■ TEXTE À LIRE ■
□ □ □ □ □

Arrêté anti-burkini suspendu : une décision sage et mesurée

Le Cercle des Echos, 28 août 2016

Le Conseil d’Etat s’est prononcé vendredi 26 août contre l’arrêté « anti-burkini » de Villeneuve-Loubet. Cette décision permet de sauvegarder plusieurs libertés fondamentales sans fermer la porte à d’éventuelles mesures d’interdiction de ce vêtement.

« La liberté est la règle, la restriction de police l’exception ». Le maire de Villeneuve-Loubet (Alpes-Maritimes) et ses services auraient été bien avisés, avant de tenter de réglementer le port du burkini, de relire les conclusions du Commissaire du gouvernement Corneille dans l’affaire Baldy (CE 10 août 1917). Ils auraient peut-être alors évité le désaveu que vient de leur infliger le Conseil d’État statuant en référé-liberté. En effet, il s’est prononcé vendredi 26 août contre l’arrêté « anti-burkini » de Villeneuve-Loubet.  Porter ce vêtement à la plage n’est donc plus interdit dans cette commune.

Les prémisses de cette affaire n’étaient guère favorables à une victoire des pourfendeurs de ce vêtement de plage et de baignade qui défraye la chronique estivale et dont l’interdiction suscite la curiosité du monde entier . L’arrêté du maire de Villeneuve-Loubet du 5 août 2016 comportait une motivation déplorable, en l’absence de toute référence à des troubles réels à l’ordre public ; il procédait à une combinaison étrange de considérations sur la sécurité, « les bonnes mœurs » (?) et l’hygiène, et comportait une erreur de droit majeure sur le principe de laïcité, qui est bien sûr étranger à la société civile, libre par nature, et qui ne concerne que les pouvoirs publics.

□ □ □ □ □

■ CONSIGNES ■
(1) D'après le texte sur l'arrêté anti-burkini, de quelle date est l'arrêté du maire de Villeneuve-Loubet ?
(2) Traduisez en anglais cette phrase du texte sur l'arrêté anti-burkini : « Porter ce vêtement à la plage n'est donc plus interdit dans cette commune. »
(3) Poursuivez le texte sur l'arrêté anti-burkini à la suite de sa dernière phrase.

■ FICHES RÉPERTORIÉES ■
□ □ □ □ □

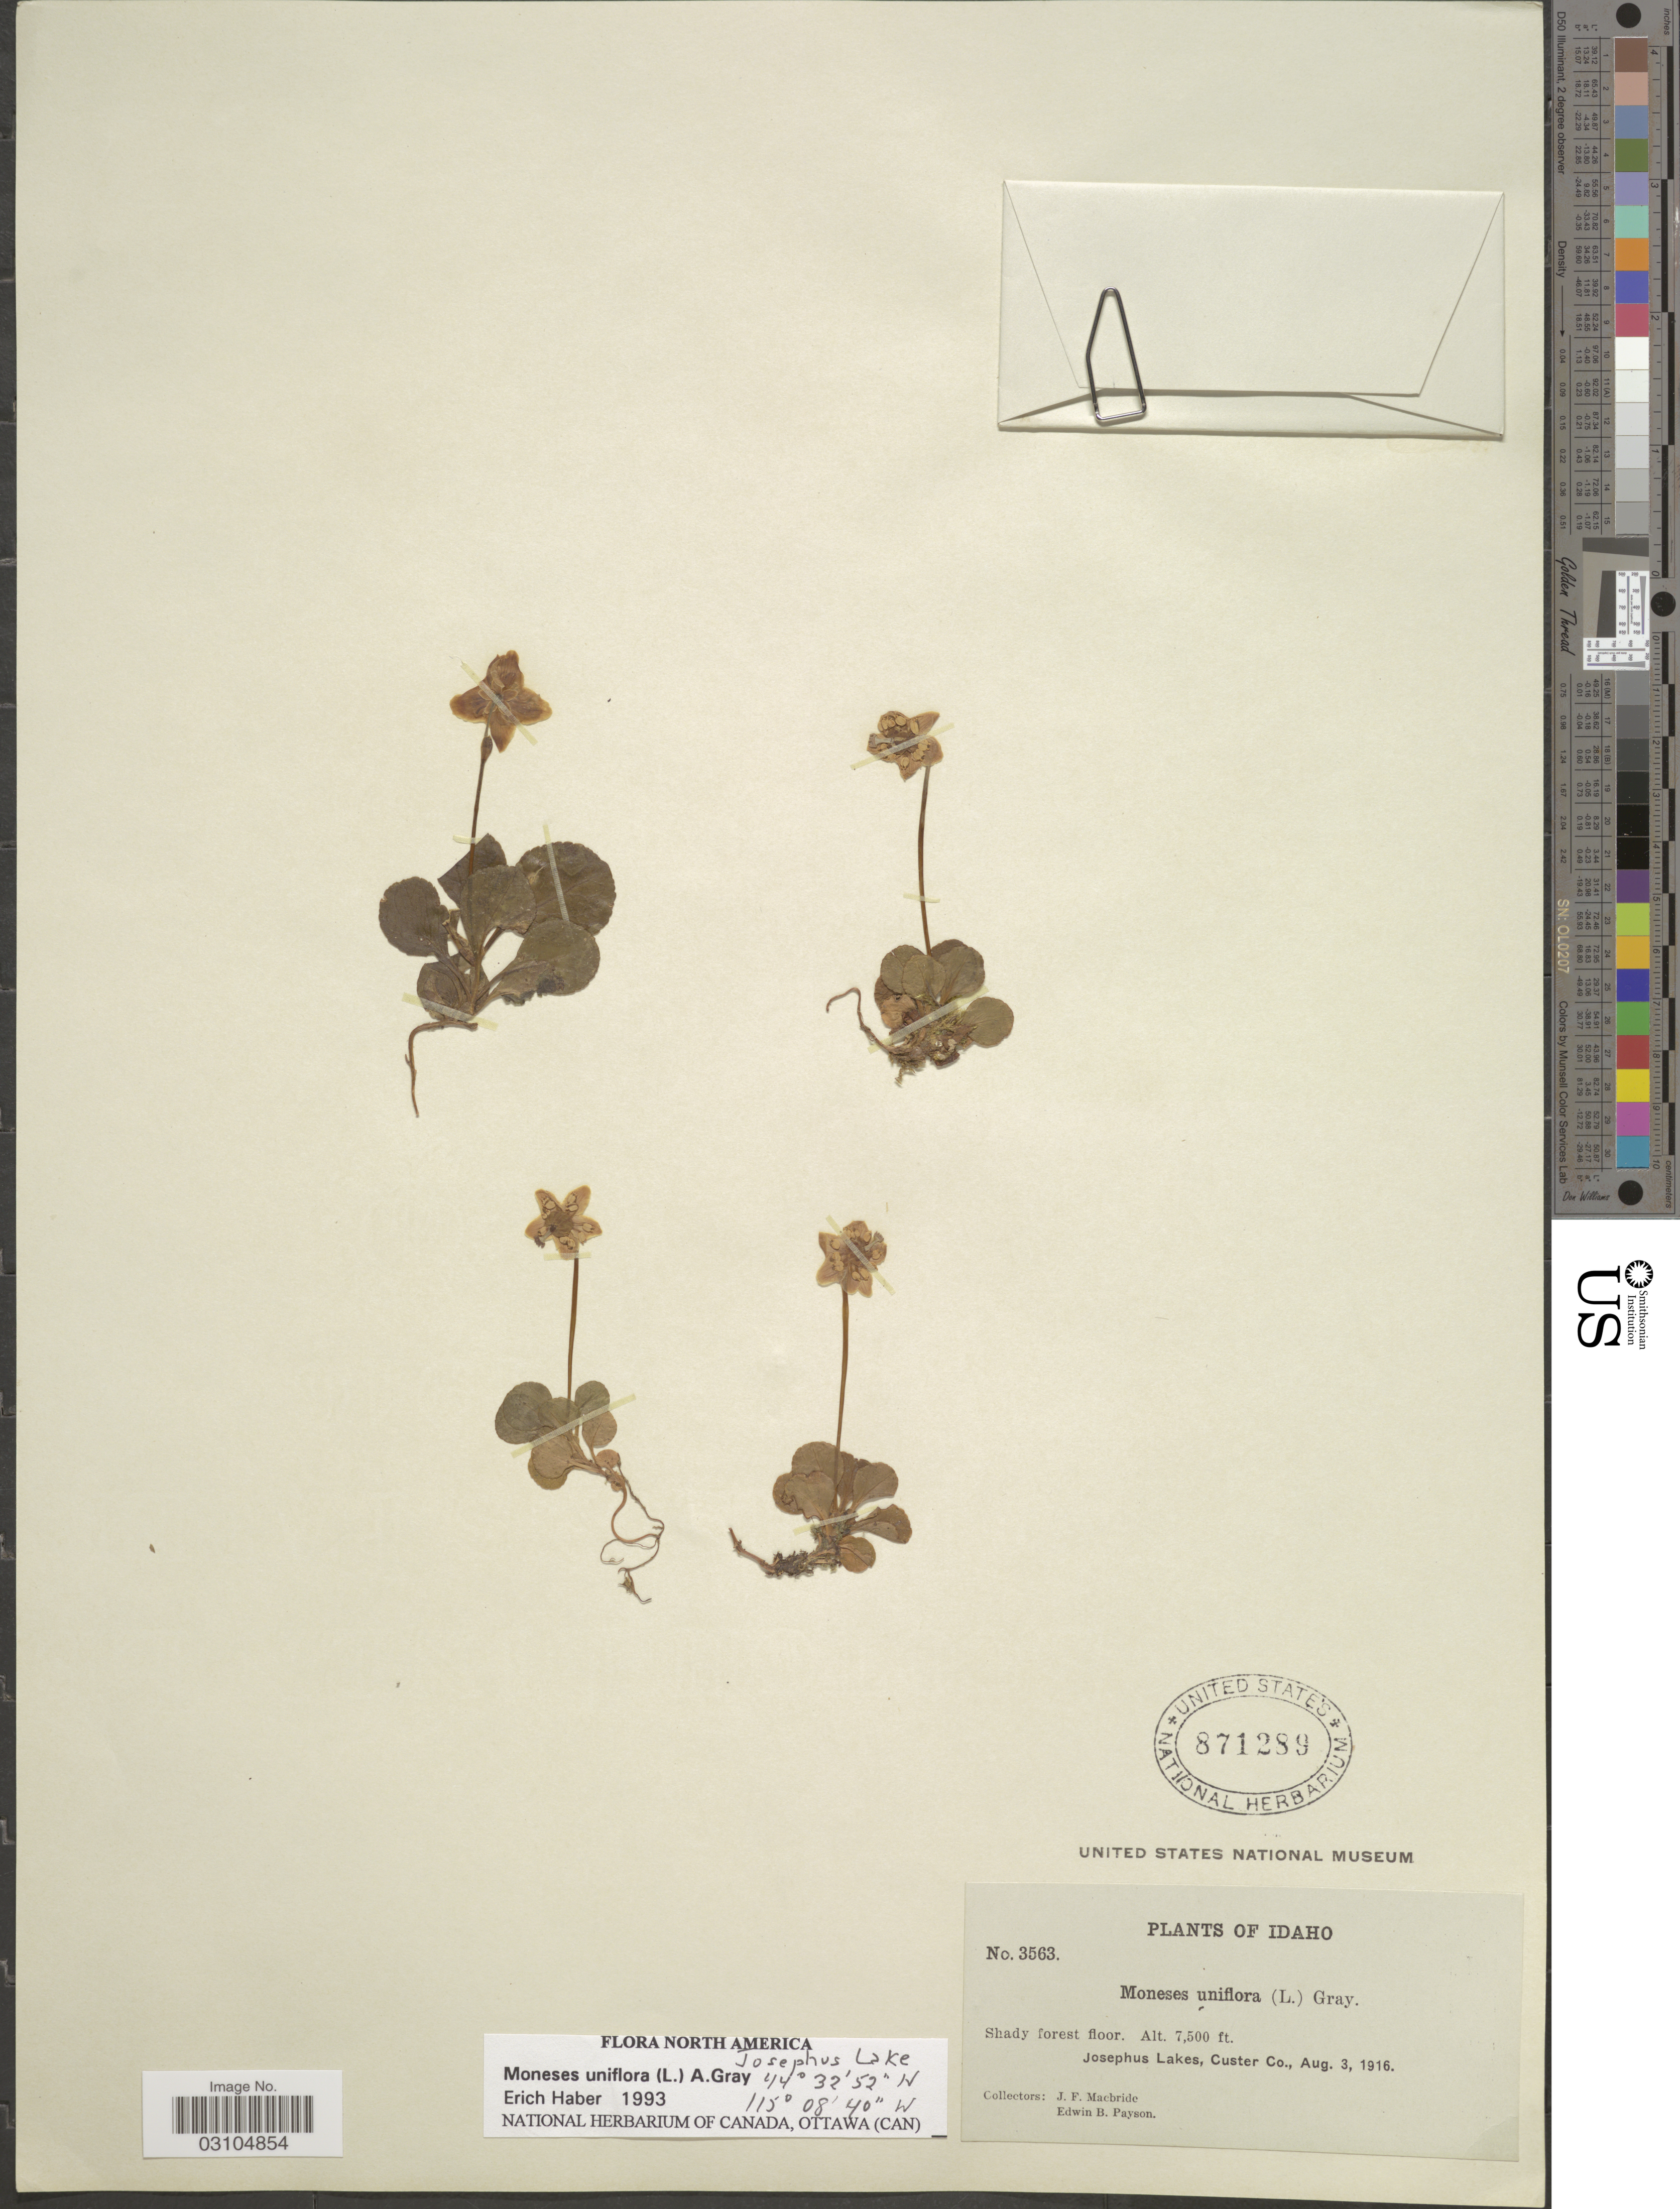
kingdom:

□ □ □ □ □

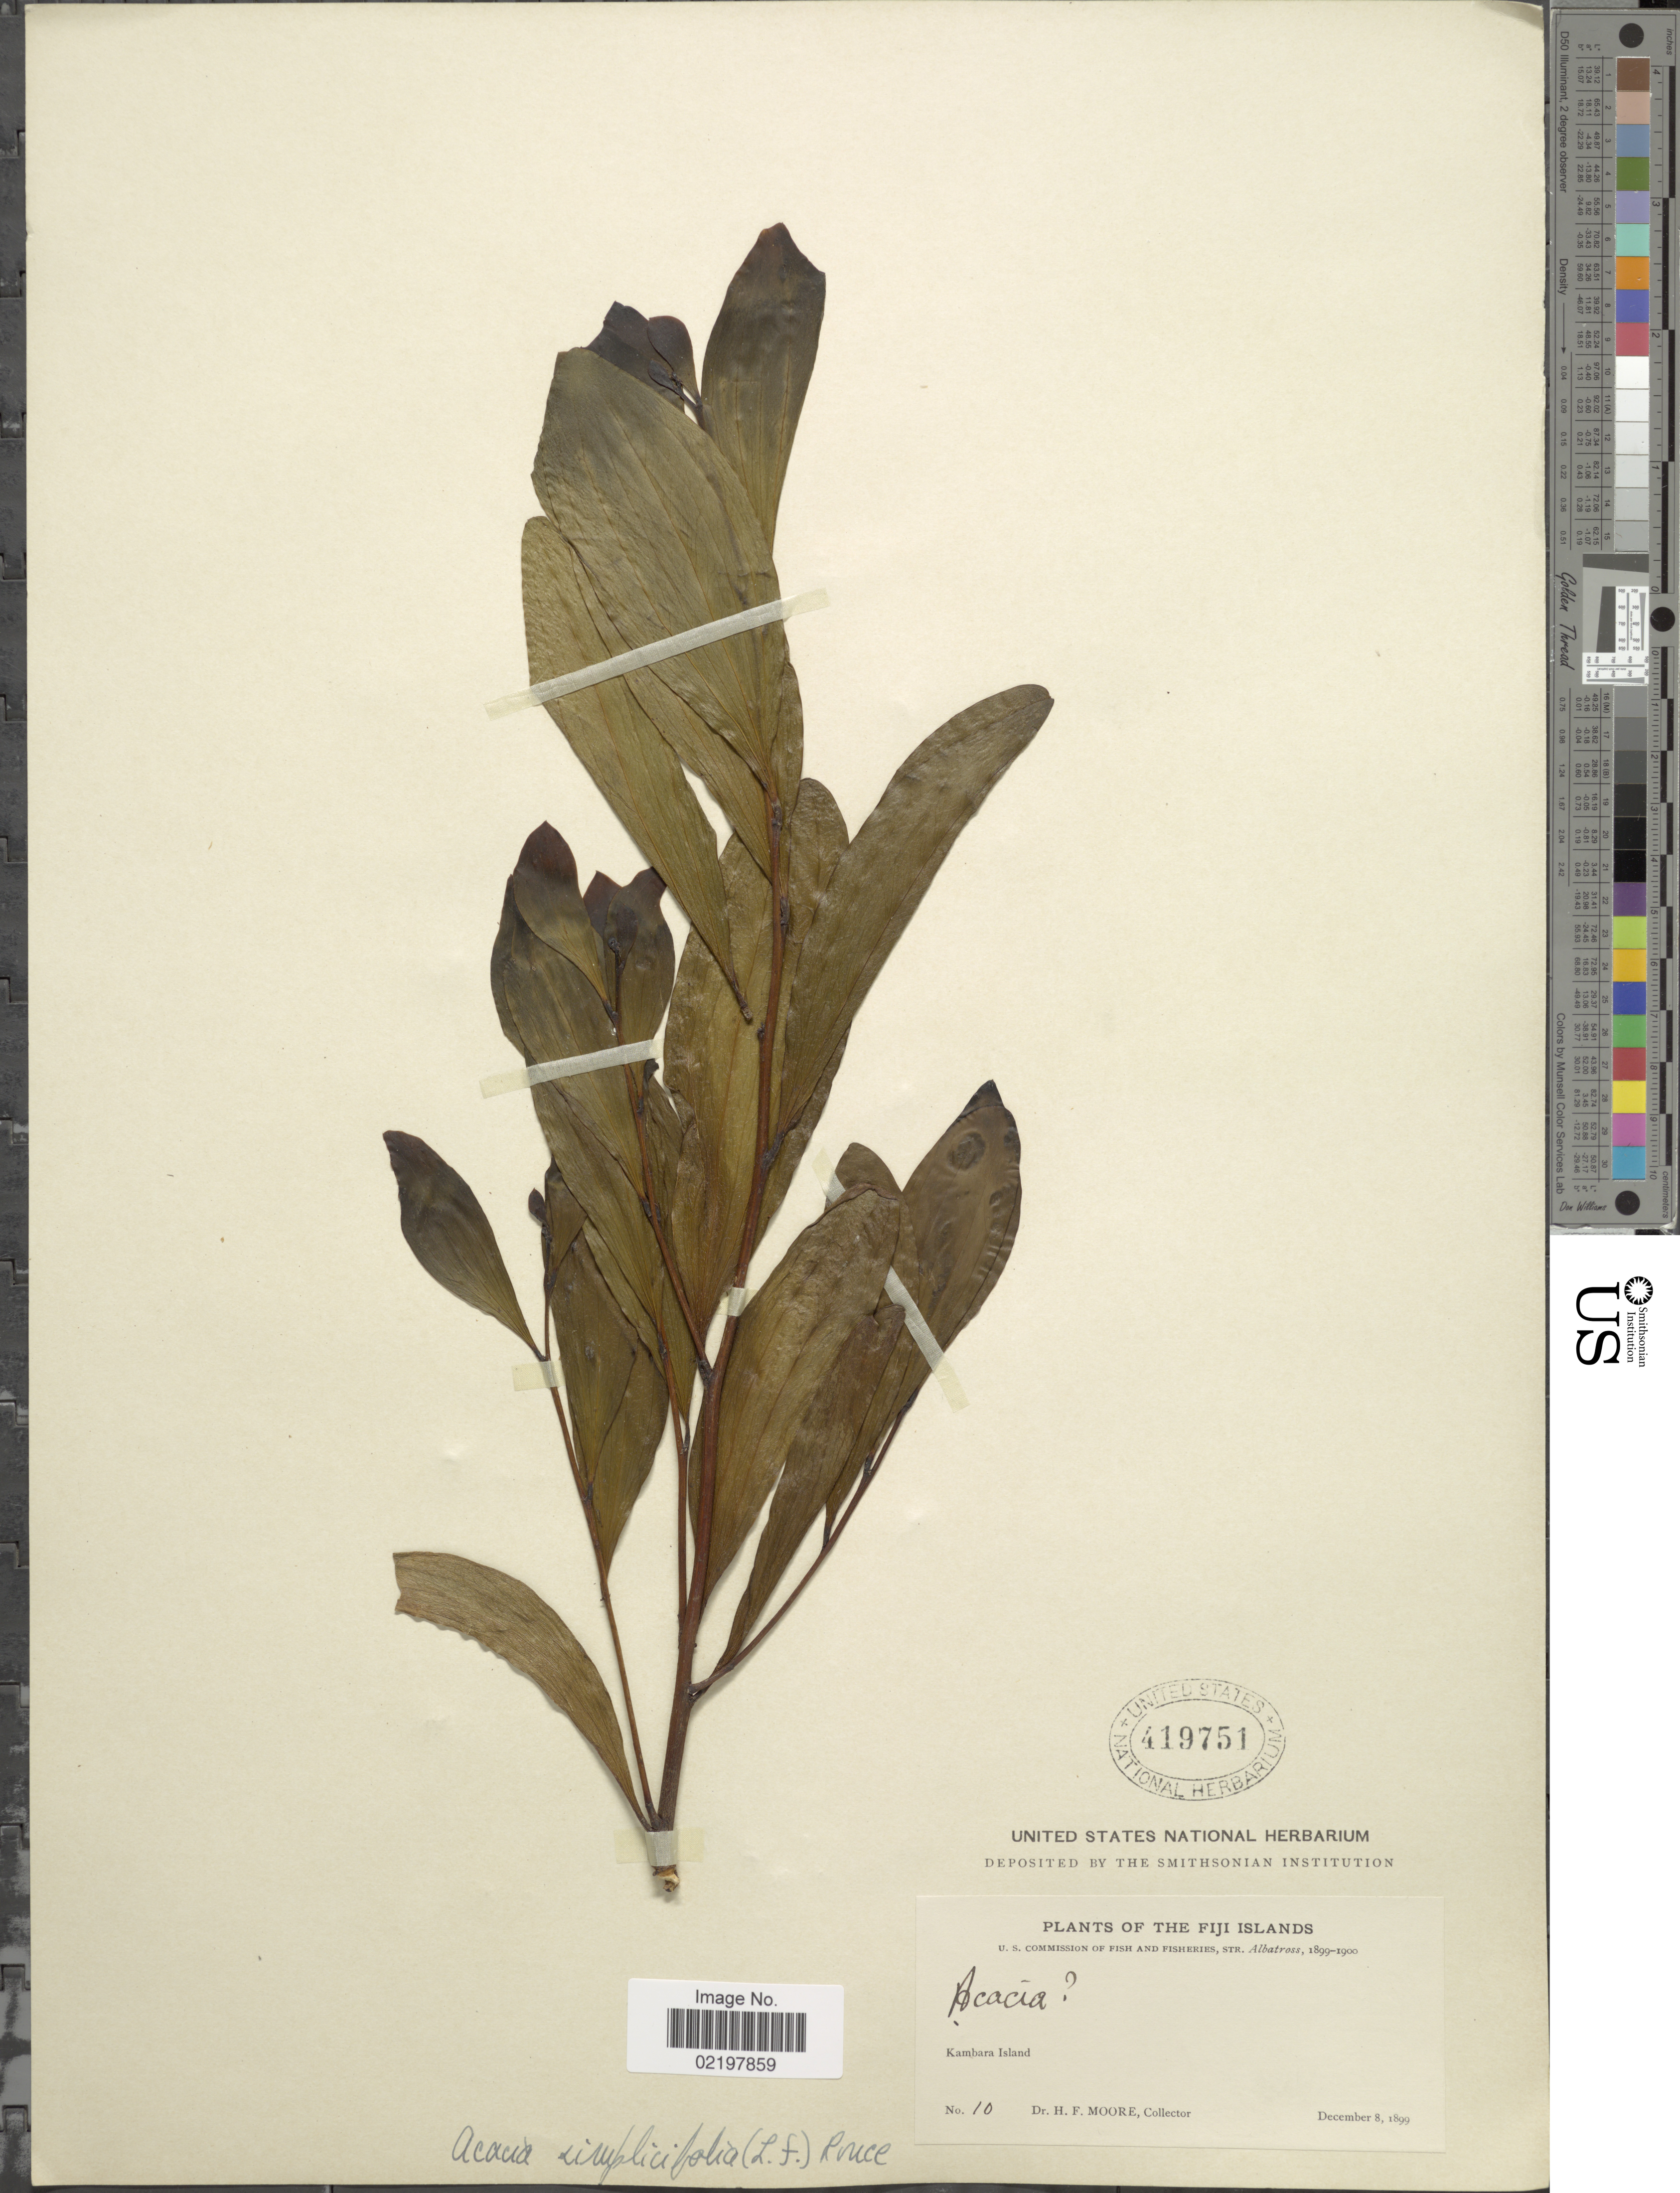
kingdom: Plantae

□ □ □ □ □

■ RÉPONSES ■
(1) Du 5 août 2016.

(2) Wearing this garment on the beach is therefore no longer prohibited in this town.

(3)
Cet arrêté était de plus intervenu dans le cadre juridique relativement contraignant relatif aux pouvoirs de police du maire, qui ne peuvent s’exercer que pour des motifs précis liés aux nécessités du maintien de l’ordre public, moyennant de surcroît la mise en œuvre de paramètres d’adaptation, de nécessité et de proportionnalité, afin d’assurer le respect des libertés fondamentales. Enfin, la commune en cause avait expressément admis qu’elle entendait non pas maintenir l’ordre public, mais interdire le port de tenues manifestant de manière ostensible une appartenance religieuse. Dans un tel contexte, la défaite était plus qu’une probabilité.

Une décision protectrice des libertés publiques

L’ordonnance du Conseil d’État est claire : elle censure l’atteinte grave et manifestement illégale à trois libertés fondamentales, la liberté d’aller et de venir, la liberté de conscience et la liberté personnelle, dans des circonstances où un maire était incapable de justifier de l’existence de troubles avérés à l’ordre public. Ce faisant, le Conseil d’État a fait application d’une jurisprudence classique, exigeante et ancienne, qui limite les pouvoirs de police des maires en leur imposant une approche de proportionnalité et le respect des libertés fondamentales.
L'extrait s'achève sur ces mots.